» The input
┌────────

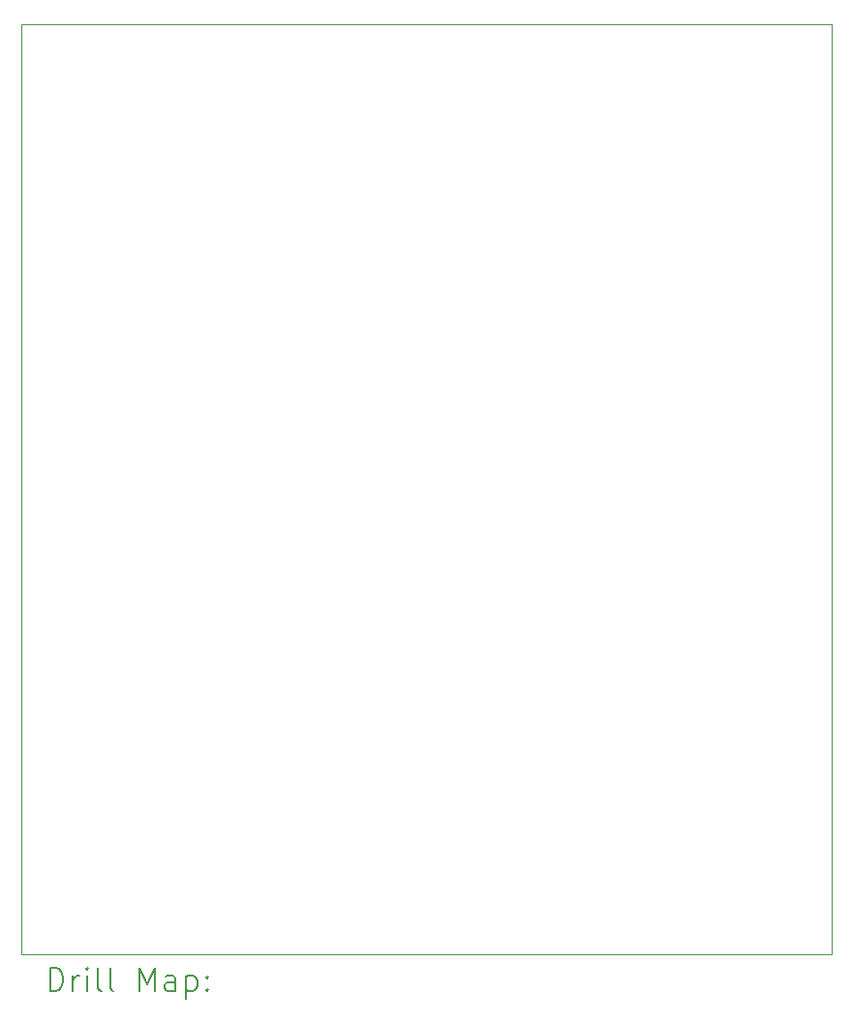
<source format=gbr>
%TF.GenerationSoftware,KiCad,Pcbnew,8.0.2*%
%TF.CreationDate,2024-05-01T23:32:07+01:00*%
%TF.ProjectId,PIC_QuickDevBoard,5049435f-5175-4696-936b-446576426f61,2.2*%
%TF.SameCoordinates,Original*%
%TF.FileFunction,Drillmap*%
%TF.FilePolarity,Positive*%
%FSLAX45Y45*%
G04 Gerber Fmt 4.5, Leading zero omitted, Abs format (unit mm)*
G04 Created by KiCad (PCBNEW 8.0.2) date 2024-05-01 23:32:07*
%MOMM*%
%LPD*%
G01*
G04 APERTURE LIST*
%ADD10C,0.100000*%
%ADD11C,0.200000*%
G04 APERTURE END LIST*
D10*
X6299200Y-3302000D02*
X13385800Y-3302000D01*
X13385800Y-11430000D01*
X6299200Y-11430000D01*
X6299200Y-3302000D01*
D11*
X6554977Y-11746484D02*
X6554977Y-11546484D01*
X6554977Y-11546484D02*
X6602596Y-11546484D01*
X6602596Y-11546484D02*
X6631167Y-11556008D01*
X6631167Y-11556008D02*
X6650215Y-11575055D01*
X6650215Y-11575055D02*
X6659739Y-11594103D01*
X6659739Y-11594103D02*
X6669262Y-11632198D01*
X6669262Y-11632198D02*
X6669262Y-11660769D01*
X6669262Y-11660769D02*
X6659739Y-11698865D01*
X6659739Y-11698865D02*
X6650215Y-11717912D01*
X6650215Y-11717912D02*
X6631167Y-11736960D01*
X6631167Y-11736960D02*
X6602596Y-11746484D01*
X6602596Y-11746484D02*
X6554977Y-11746484D01*
X6754977Y-11746484D02*
X6754977Y-11613150D01*
X6754977Y-11651246D02*
X6764501Y-11632198D01*
X6764501Y-11632198D02*
X6774024Y-11622674D01*
X6774024Y-11622674D02*
X6793072Y-11613150D01*
X6793072Y-11613150D02*
X6812120Y-11613150D01*
X6878786Y-11746484D02*
X6878786Y-11613150D01*
X6878786Y-11546484D02*
X6869262Y-11556008D01*
X6869262Y-11556008D02*
X6878786Y-11565531D01*
X6878786Y-11565531D02*
X6888310Y-11556008D01*
X6888310Y-11556008D02*
X6878786Y-11546484D01*
X6878786Y-11546484D02*
X6878786Y-11565531D01*
X7002596Y-11746484D02*
X6983548Y-11736960D01*
X6983548Y-11736960D02*
X6974024Y-11717912D01*
X6974024Y-11717912D02*
X6974024Y-11546484D01*
X7107358Y-11746484D02*
X7088310Y-11736960D01*
X7088310Y-11736960D02*
X7078786Y-11717912D01*
X7078786Y-11717912D02*
X7078786Y-11546484D01*
X7335929Y-11746484D02*
X7335929Y-11546484D01*
X7335929Y-11546484D02*
X7402596Y-11689341D01*
X7402596Y-11689341D02*
X7469262Y-11546484D01*
X7469262Y-11546484D02*
X7469262Y-11746484D01*
X7650215Y-11746484D02*
X7650215Y-11641722D01*
X7650215Y-11641722D02*
X7640691Y-11622674D01*
X7640691Y-11622674D02*
X7621643Y-11613150D01*
X7621643Y-11613150D02*
X7583548Y-11613150D01*
X7583548Y-11613150D02*
X7564501Y-11622674D01*
X7650215Y-11736960D02*
X7631167Y-11746484D01*
X7631167Y-11746484D02*
X7583548Y-11746484D01*
X7583548Y-11746484D02*
X7564501Y-11736960D01*
X7564501Y-11736960D02*
X7554977Y-11717912D01*
X7554977Y-11717912D02*
X7554977Y-11698865D01*
X7554977Y-11698865D02*
X7564501Y-11679817D01*
X7564501Y-11679817D02*
X7583548Y-11670293D01*
X7583548Y-11670293D02*
X7631167Y-11670293D01*
X7631167Y-11670293D02*
X7650215Y-11660769D01*
X7745453Y-11613150D02*
X7745453Y-11813150D01*
X7745453Y-11622674D02*
X7764501Y-11613150D01*
X7764501Y-11613150D02*
X7802596Y-11613150D01*
X7802596Y-11613150D02*
X7821643Y-11622674D01*
X7821643Y-11622674D02*
X7831167Y-11632198D01*
X7831167Y-11632198D02*
X7840691Y-11651246D01*
X7840691Y-11651246D02*
X7840691Y-11708388D01*
X7840691Y-11708388D02*
X7831167Y-11727436D01*
X7831167Y-11727436D02*
X7821643Y-11736960D01*
X7821643Y-11736960D02*
X7802596Y-11746484D01*
X7802596Y-11746484D02*
X7764501Y-11746484D01*
X7764501Y-11746484D02*
X7745453Y-11736960D01*
X7926405Y-11727436D02*
X7935929Y-11736960D01*
X7935929Y-11736960D02*
X7926405Y-11746484D01*
X7926405Y-11746484D02*
X7916882Y-11736960D01*
X7916882Y-11736960D02*
X7926405Y-11727436D01*
X7926405Y-11727436D02*
X7926405Y-11746484D01*
X7926405Y-11622674D02*
X7935929Y-11632198D01*
X7935929Y-11632198D02*
X7926405Y-11641722D01*
X7926405Y-11641722D02*
X7916882Y-11632198D01*
X7916882Y-11632198D02*
X7926405Y-11622674D01*
X7926405Y-11622674D02*
X7926405Y-11641722D01*
M02*

</source>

└────────

Pull out every line in the material above where "format" occurs.

<source format=gbr>
G04 Gerber Fmt 4.5, Leading zero omitted, Abs format (unit mm)*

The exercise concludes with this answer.